Segment Open
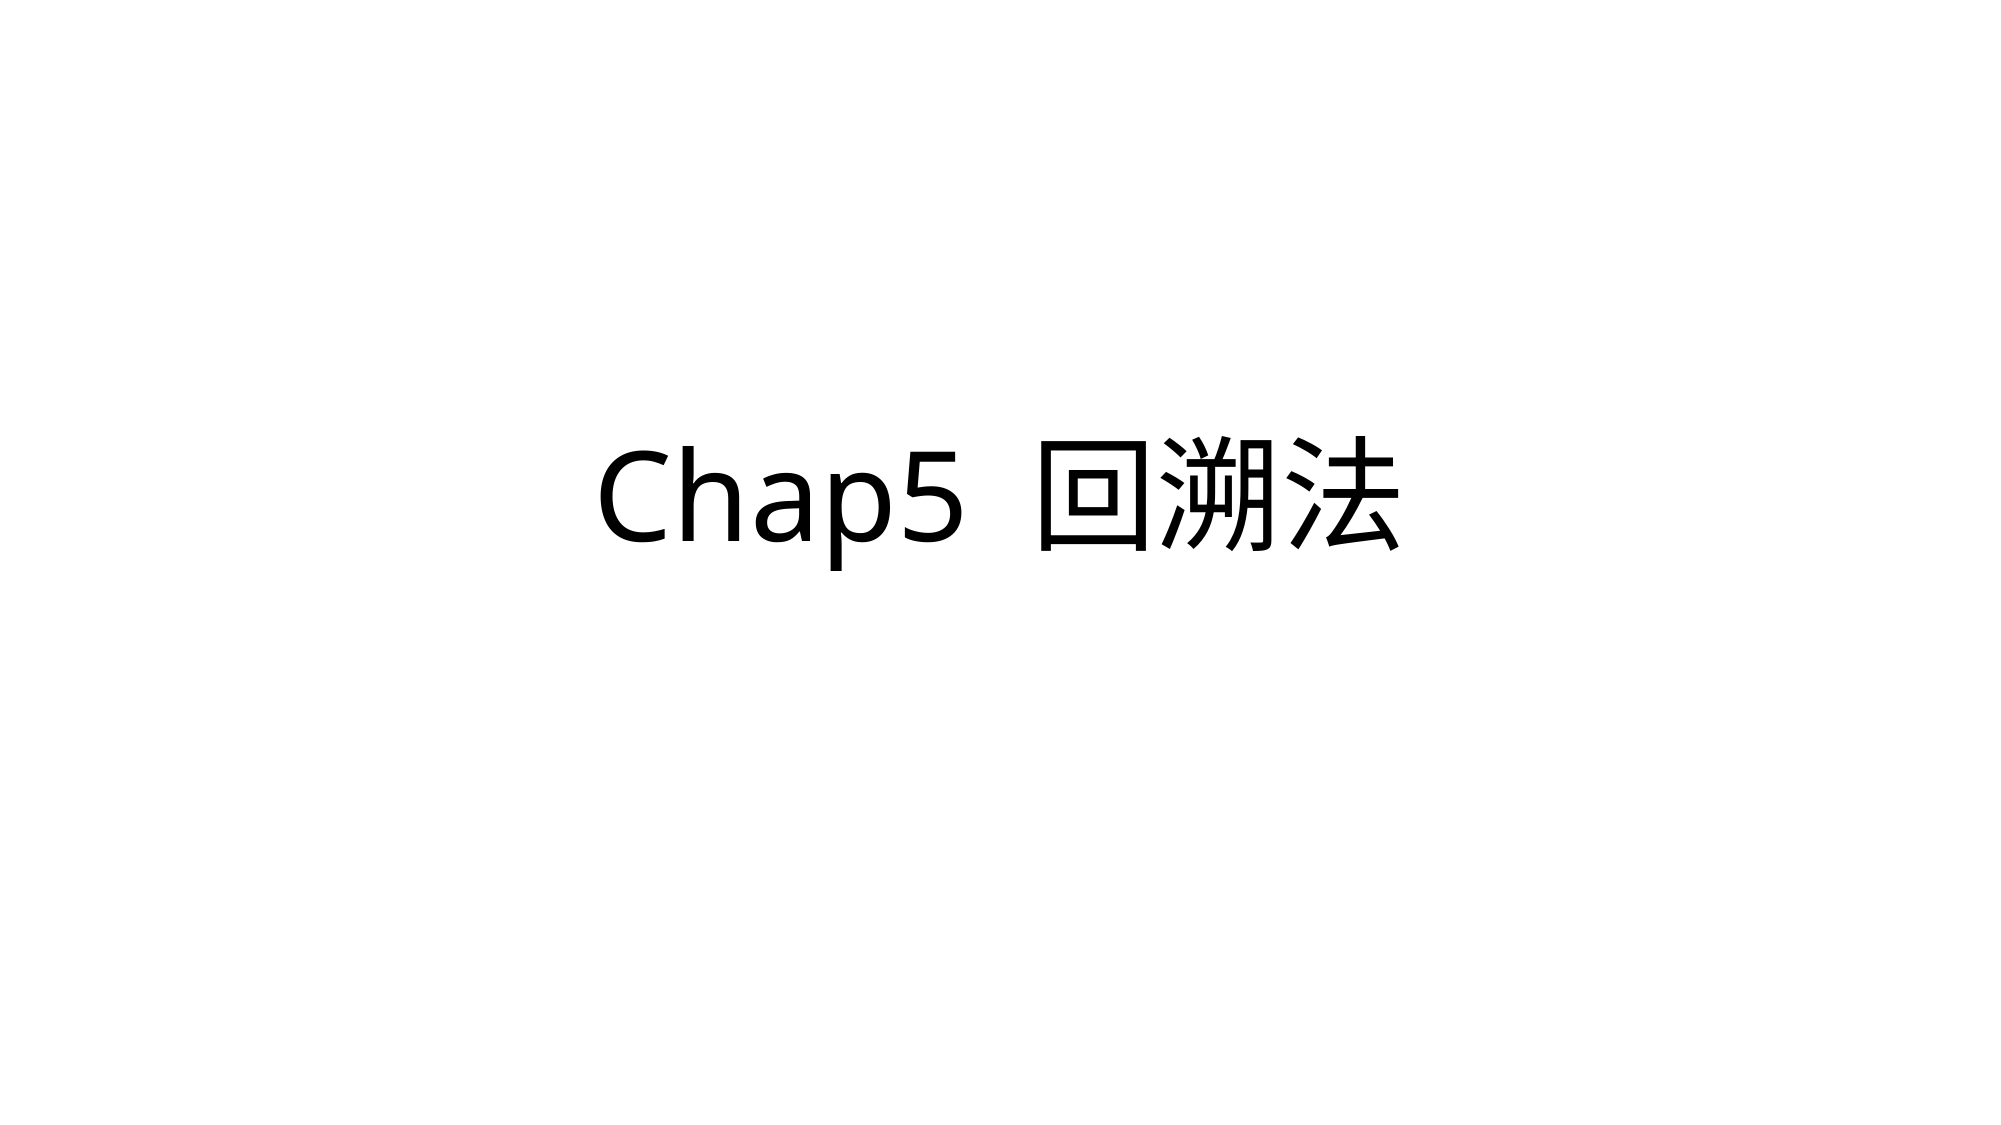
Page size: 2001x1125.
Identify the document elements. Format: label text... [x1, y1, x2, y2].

title Chap5 回溯法 [249, 184, 1750, 576]
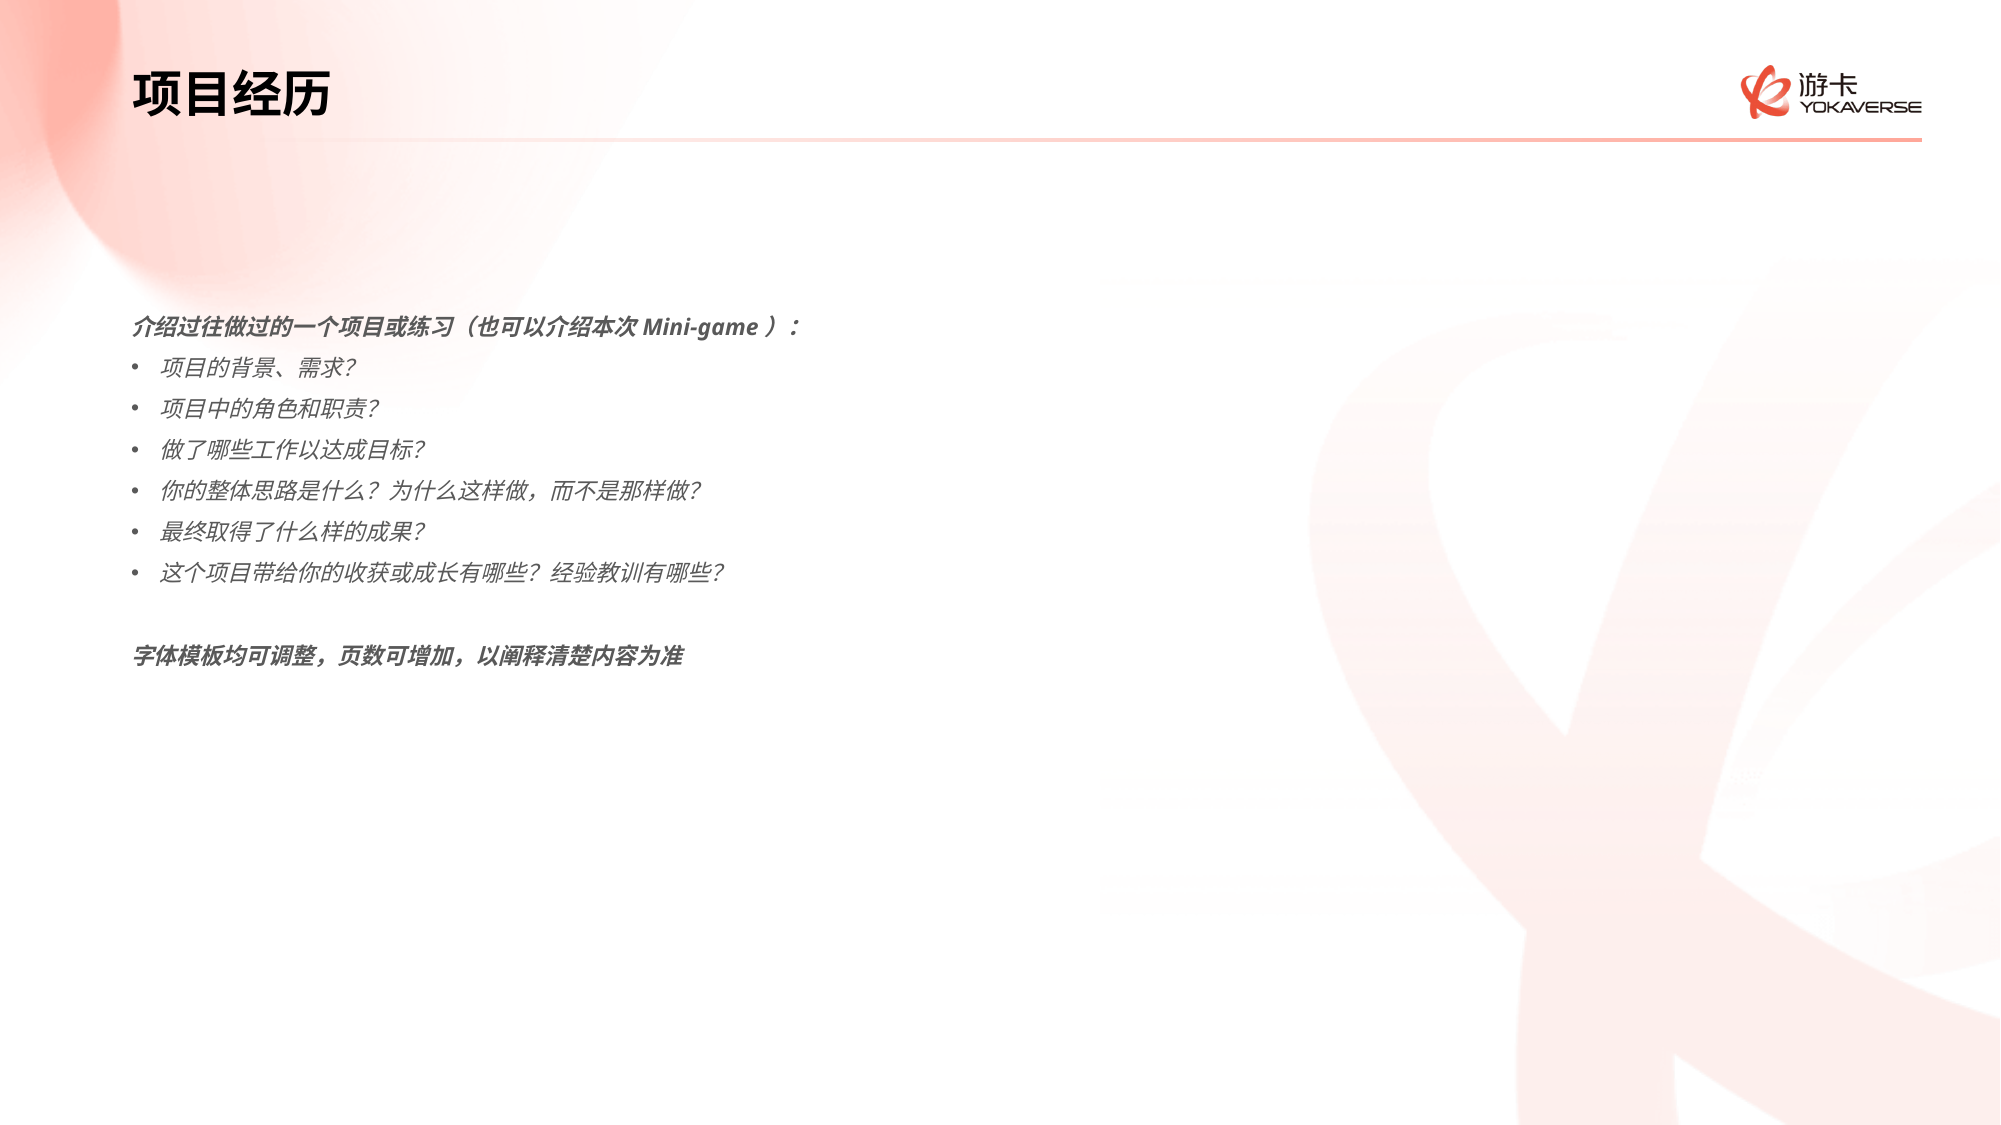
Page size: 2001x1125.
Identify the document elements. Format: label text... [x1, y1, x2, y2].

picture [1100, 0, 2000, 1125]
text_box 介绍过往做过的一个项目或练习（也可以介绍本次Mini-game）： 项目的背景、需求？ 项目中的角色和职责？ 做了哪些工作以达成目标？ 你的整体思路是什么？为什么这样做，而不是那样做？ 最终取得了什么样的成果？ 这个项目带给你的收获或成长有哪些？经验教训有哪些？ 字体模板均可调整，页数可增加，以阐释清楚内容为准 [123, 290, 1757, 677]
picture [0, 0, 726, 652]
text_box 项目经历 [118, 54, 348, 130]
Segment Closed
_TASK OBJECTIVE:_
Leaving aside the pictures, copy the listing above exactly.

_WRITTEN SOLUTION:_
Page size: 2001x1125.
Identify the document elements. Format: label text... [x1, y1, x2, y2].

title Chap5 回溯法 [249, 184, 1750, 576]
Page size: 2001x1125.
Identify the document elements. Format: label text... [x1, y1, x2, y2].

picture [1100, 0, 2000, 1125]
text_box 介绍过往做过的一个项目或练习（也可以介绍本次Mini-game）： 项目的背景、需求？ 项目中的角色和职责？ 做了哪些工作以达成目标？ 你的整体思路是什么？为什么这样做，而不是那样做？ 最终取得了什么样的成果？ 这个项目带给你的收获或成长有哪些？经验教训有哪些？ 字体模板均可调整，页数可增加，以阐释清楚内容为准 [123, 290, 1757, 677]
picture [0, 0, 726, 652]
text_box 项目经历 [118, 54, 348, 130]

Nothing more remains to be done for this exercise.